Source text:
[Start]

Hi Slava,
Thanks for the tips. Out of interest, how does the optimizer know to use
fixnum+fast as opposed to fixnum+? (i.e. that the iteration will stop
happening before it overflows the fixnum) - is it really that smart?!
I'm afraid I haven't done any more with the specialized carrays - the
compiles were taking a few minutes each go so I figured I'd delay until
the new compiler changes were finished. If there's anything I can do to
help in this area then please let me know.
Thanks again,
Phil
Slava Pestov wrote:
> Phil Dawes wrote:
>> Hi Slava, Hi Factor list,
>>
>> I'm sure this must have been discussed before, but I was wondering if
>> the sequence combinators would be better served by an underlying
>> iterator protocol in addition to the current random access one.
>
> This has been discussed before. I think Eduardo is a proponent of the
> idea. Dan has been experimenting with something different but along the
> same lines; a generic iteration combinator (to unify each, assoc-each, etc.)
>
>> I can
>> see a couple of advantages of this:
>>
>> - sequence combinators could be used with streams
>> - sequence combinators could be used with lazy lists
>>
> Yup. Here are a few more to think about:
>
> - assocs
> - database query results (see query-each, query-map in extra/db; they're
> already sitting on top of a db-specific iterator protocol)

[End]

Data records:
[Start]

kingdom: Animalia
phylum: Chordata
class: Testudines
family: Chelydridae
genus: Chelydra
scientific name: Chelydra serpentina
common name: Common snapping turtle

[End]
[Start]

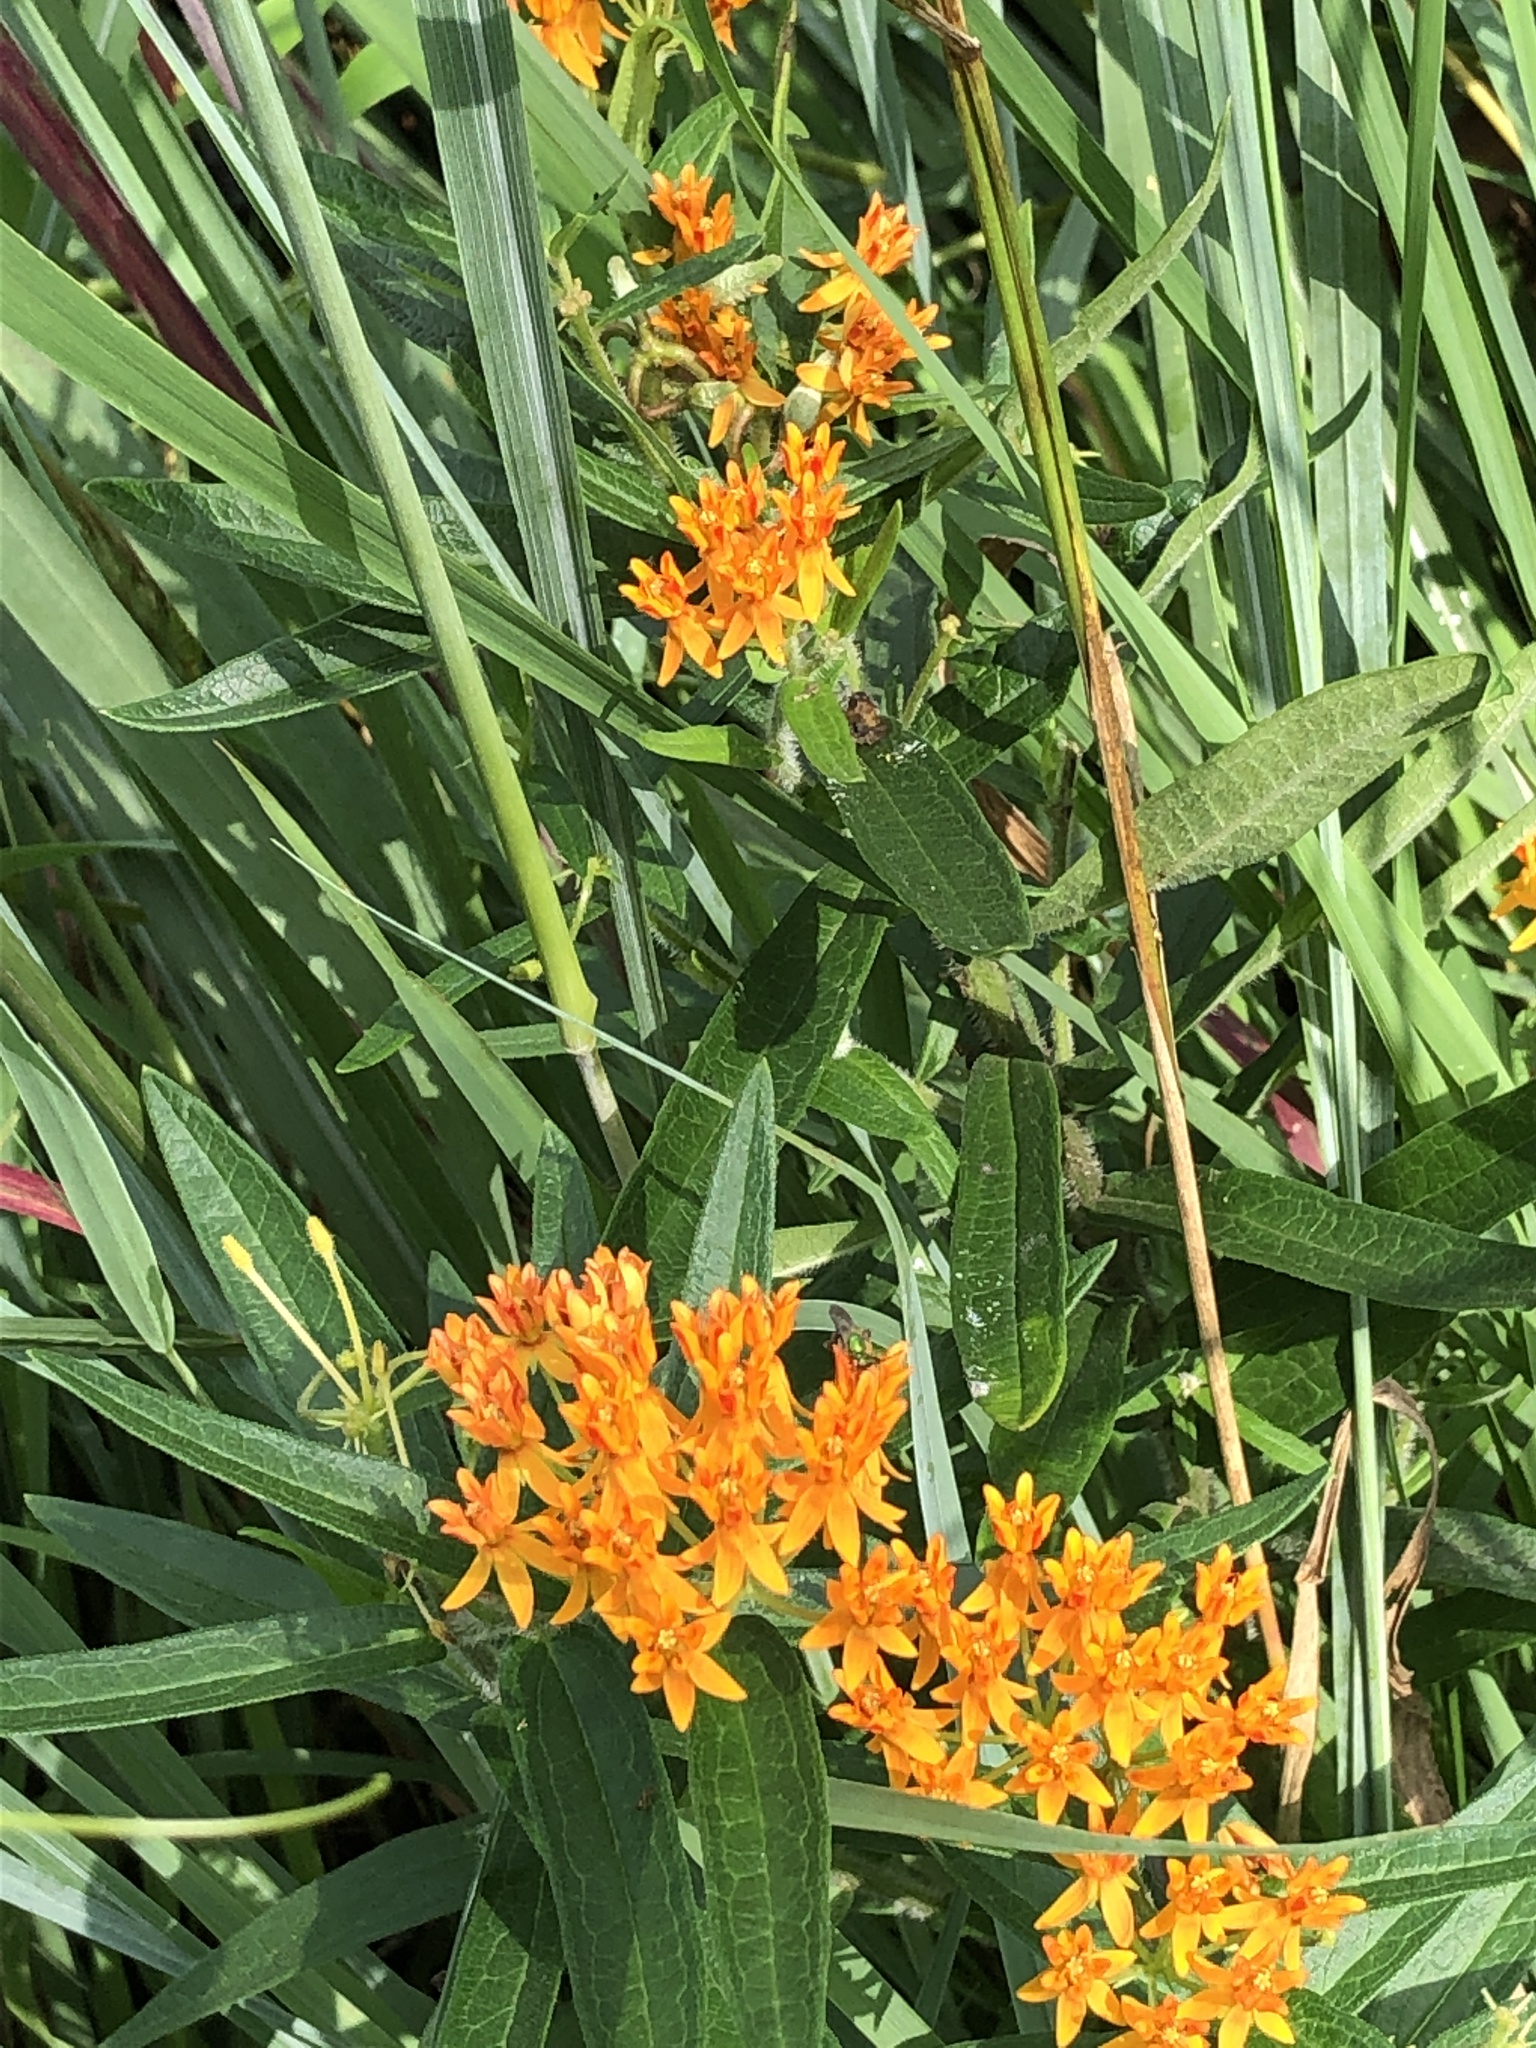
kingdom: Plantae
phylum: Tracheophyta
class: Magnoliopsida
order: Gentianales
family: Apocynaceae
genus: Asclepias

[End]

Written request 1:
Answer these questions from the message about sequence combinators:
(a) Which two words does Phil ask how the optimizer chooses between?
(b) How long were the compiles taking each time, according to Phil?
(c) Which two words in extra/db does Slava point to as already sitting on a db-specific iterator protocol?
Written request 2: Copy out the entries, beginning at the line that contains "kingdom: Animalia" and stopping after the line that contains "scientific name: Chelydra serpentina".

Written solution 1:
(a) fixnum+fast and fixnum+
(b) A few minutes each go
(c) query-each and query-map

Written solution 2:
kingdom: Animalia
phylum: Chordata
class: Testudines
family: Chelydridae
genus: Chelydra
scientific name: Chelydra serpentina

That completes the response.